Margaret Stonborough-Wittgenstein (1882-1958) est une
figure de la Vienne bouillonnante où, à l'aube du XXe siècle,
s'est inventée notre modernité. Quelques noms signent
cette époque : Sigmund Freud, Gustav Klimt, Arnold Schönberg, Adolf
Loos, Ludwig Wittgenstein... Margareth Stonborough-Wittgenstein
était une intime de Freud, dont elle fut tardivement la patiente ; Klimt
a peint son portrait, à l'époque de ses fiançailles, comme un idéal de
la beauté fin de siècle ; quant à Ludwig Wittgenstein, son petit frère,
il lui est redevable d'une ouverture précoce à tous les domaines de la
culture, dans leurs expressions les plus novatrices.

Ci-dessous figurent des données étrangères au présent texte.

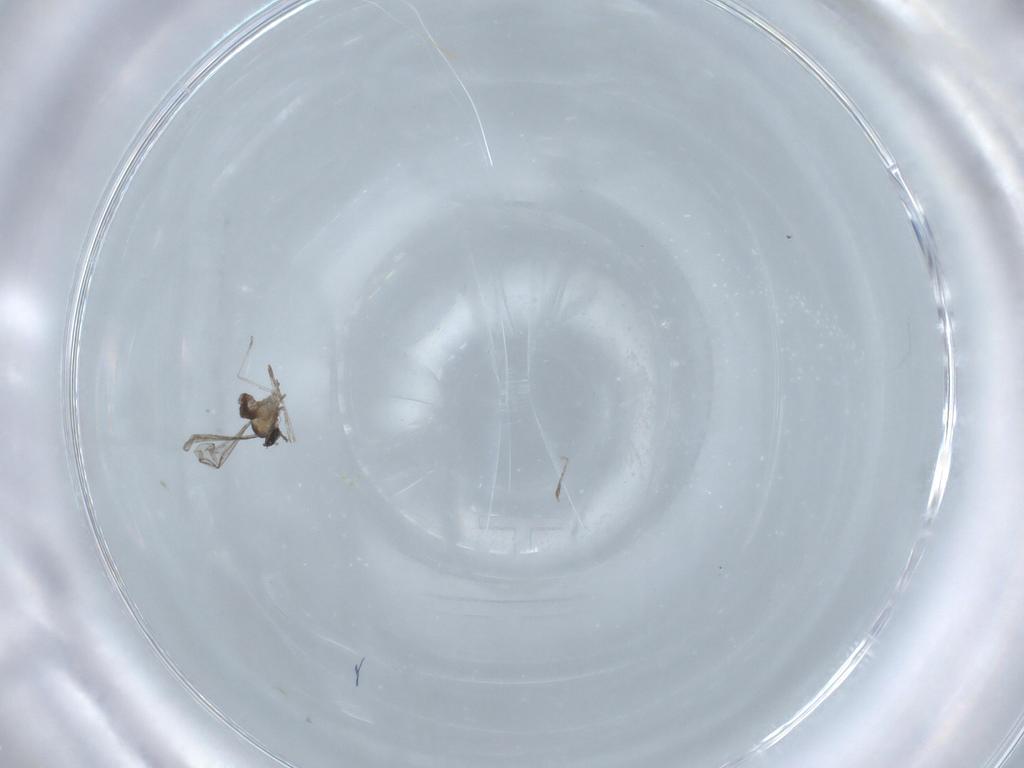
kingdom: Animalia
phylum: Arthropoda
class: Insecta
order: Diptera
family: Cecidomyiidae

Collectionneuse avisée et téméraire, elle fut pour les artistes de la
Sécession viennoise (Wiener Secession) un irremplaçable mécène.
Fascinée par les formes nouvelles de l'architecture, elle passa
commande de bâtiments désormais célèbres : la Villa Toscana,
à Gmunden, rebâtie par Rudolf Perco, et le Palais Wittgenstein de
Vienne, dessiné par Paul Engelmann, un élève d'Adolf Loos. Margaret
Stonborough possédait le talent rare de créer un environnement
propice à l'activité des chercheurs, des artistes et des intellectuels.

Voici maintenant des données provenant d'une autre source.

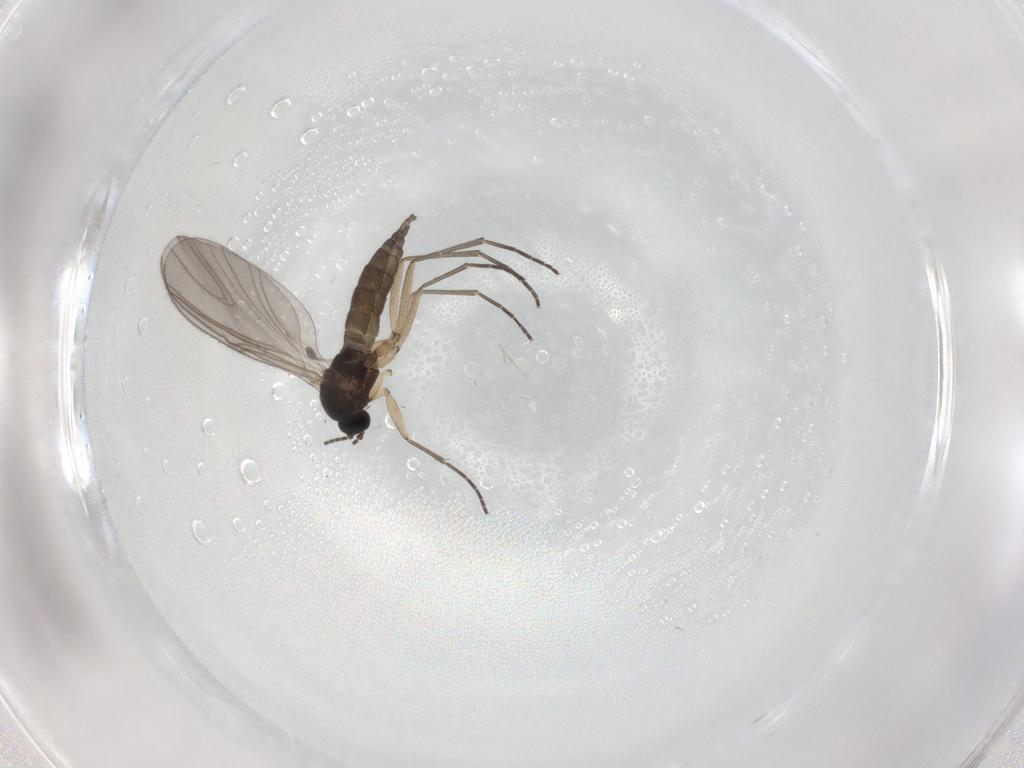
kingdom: Animalia
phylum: Arthropoda
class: Insecta
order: Diptera
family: Sciaridae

Recrutée au lendemain de la Première Guerre mondiale par Herbert
Hoover (futur président des États-Unis), elle coordonna le programme
d'aide américain pour l'Autriche. Ensuite, elle s'impliqua notamment
dans la réinsertion des jeunes criminels, visitant les prisons et
s'efforçant d'y promouvoir certaines découvertes de la psychanalyse.
À ses yeux, la fortune n'allait pas sans devoirs et son engagement
social fut à l'image de sa personne : énergique, intelligent, novateur.